The interrelated relationship between one’s thoughts, feelings and behaviors creates a loop. Sometimes the thoughts, feelings, behaviors (TFB) loop can be informative and helpful. For example, the thought: I’m a good person who cares about others invokes the feeling: pride (because I’m a good person for caring about others) which informs an aligning behavior: donate to crisis relief. And the cycle continues. I think I’m a good person, which makes me feel good about myself, so I do something that aligns with my thoughts that I’m good and the feelings I want to maintain. And there’s the cycle! AND the cycle is self-perpetuating, like a loop-d-loop: the roller coaster has gained just enough momentum to coast down and around the next bend onto the next loop. Think about it: thinking “I’m a good person” feels great, and doing things that align with that thought perpetuates that great feeling. Can’t stop won’t stop riding the ride because I’m getting the same message in all directions: I’m a good person doing good things which makes me a good person.

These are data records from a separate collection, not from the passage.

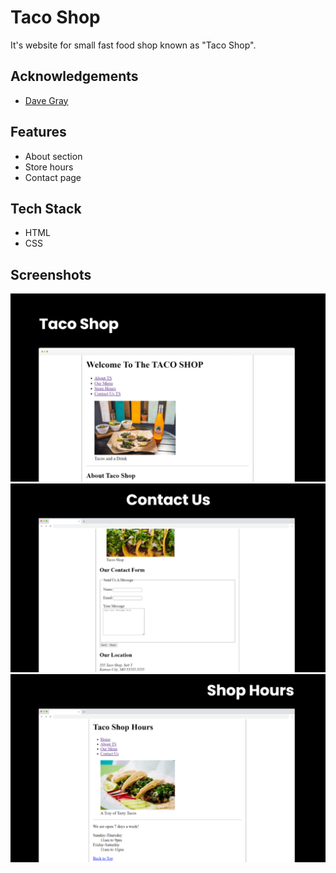 # Taco Shop

It's website for small fast food shop known as "Taco Shop".

## Acknowledgements

- [Dave Gray](https://github.com/gitdagray)

## Features

- About section
- Store hours
- Contact page

## Tech Stack

- HTML
- CSS

## Screenshots

<img src="image/mockups/home_page.jpeg">
<img src="image/mockups/contact_page.jpeg">
<img src="image/mockups/hour_page.jpeg">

However, this TFB loop isn’t all rainbows, butterflies, and Rock-n-Rollercoasters. In fact, the loop can just as easily reinforce a negative story that perpetuates one’s negative experience. In this sense, the negative thoughts we tell ourselves inform our feelings in a way that may trigger a behavior which reinforces that the negative thought was correct. In this, we have created our own reality out of a story that may or may not be true! In this sense, you’ve gotten on a rollercoaster at the local town fair and its jerking you around: this is not a smooth ride.

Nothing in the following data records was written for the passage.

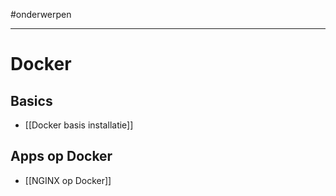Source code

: 
#onderwerpen

---
# Docker
## Basics
* [[Docker basis installatie]]
## Apps op Docker
* [[NGINX op Docker]]
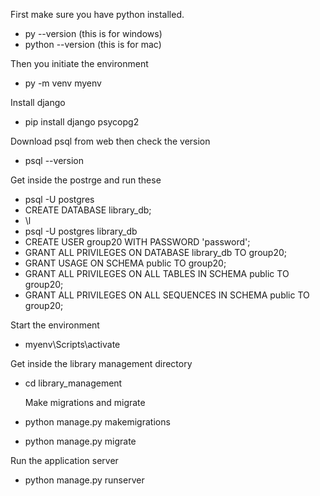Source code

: First make sure you have python installed.
- py --version (this is for windows)
- python --version (this is for mac)

Then you initiate the environment
- py -m venv myenv 

Install django
- pip install django psycopg2 

Download psql from web then check the version
- psql --version 

Get inside the postrge and run these
- psql -U postgres
- CREATE DATABASE library_db;
- \l
- psql -U postgres library_db
- CREATE USER group20 WITH PASSWORD 'password';
- GRANT ALL PRIVILEGES ON DATABASE library_db TO group20;
- GRANT USAGE ON SCHEMA public TO group20;
- GRANT ALL PRIVILEGES ON ALL TABLES IN SCHEMA public TO group20;
- GRANT ALL PRIVILEGES ON ALL SEQUENCES IN SCHEMA public TO group20;

Start the environment
- myenv\Scripts\activate

Get inside the library management directory
- cd library_management

  Make migrations and migrate
- python manage.py makemigrations 
- python manage.py migrate  

Run the application server
- python manage.py runserver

Everyone has negative mental chatter, some just buy the story a bit more than others. But often times, that’s all it is, a story. Or at least that’s how it starts. Think about it, what kind of unpleasant story are you telling yourself? Maybe you’re thinking, “My wife never asked me how my day was. She doesn’t really care about me.” Okay, so as a therapist I have to ask: how does that make you feel? Do you feel lonely, unimportant, disconnected, resentful, angry? Maybe a combination of a few, or all of the above. And now, how does that feeling inform your behavior? Do you withdraw from your wife? Do you lash out about something else? Do you passive aggressively try to provoke her to prove that she does in fact care about you? Do you try to ignore your needs and continue to direct the conversation in a way that it revolves around her? Maybe a combo, maybe all of the above, maybe something else. But think about it; don’t those behaviors all just reinforce the negative feelings and initial root thought that “my wife doesn’t care about me”? That does not sound like a fun rollercoaster to be on but hey, you’re on the TFB loop. Its okay though because this rollercoaster analogy ends here: you can get off the ride whenever you damn well please, no need to wait for the ride to end.

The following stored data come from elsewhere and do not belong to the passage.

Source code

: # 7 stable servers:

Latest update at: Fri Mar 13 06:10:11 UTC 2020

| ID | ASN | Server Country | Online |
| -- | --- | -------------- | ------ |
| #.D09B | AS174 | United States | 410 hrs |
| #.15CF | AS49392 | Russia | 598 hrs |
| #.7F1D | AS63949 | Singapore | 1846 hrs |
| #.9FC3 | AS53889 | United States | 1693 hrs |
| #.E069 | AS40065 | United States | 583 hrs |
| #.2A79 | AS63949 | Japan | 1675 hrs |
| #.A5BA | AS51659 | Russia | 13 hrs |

So, think of it this way: if your thoughts, feelings and behaviors all work together to lay the tracks (I guess we’re not done with the rollercoaster analogy), that means you have three different opportunities to begin your work to break the cycle. There are various cognitive therapy tools that are geared towards working with negative, maladaptive, often self-deprecating thoughts. Behavioral therapy tactics enable you to directly attack the behavior and allow you to take action in a way that breaks the loop. And finally, those pesky feelings that you feel even when you can’t pinpoint them need to be acknowledged, worked with, looked at, and identified. It might not be easy, but you can handle difficult things. The good news is, you can now identify your experience in a way that empowers you to do something about it; like I said, you can get off the ride whenever you damn well please.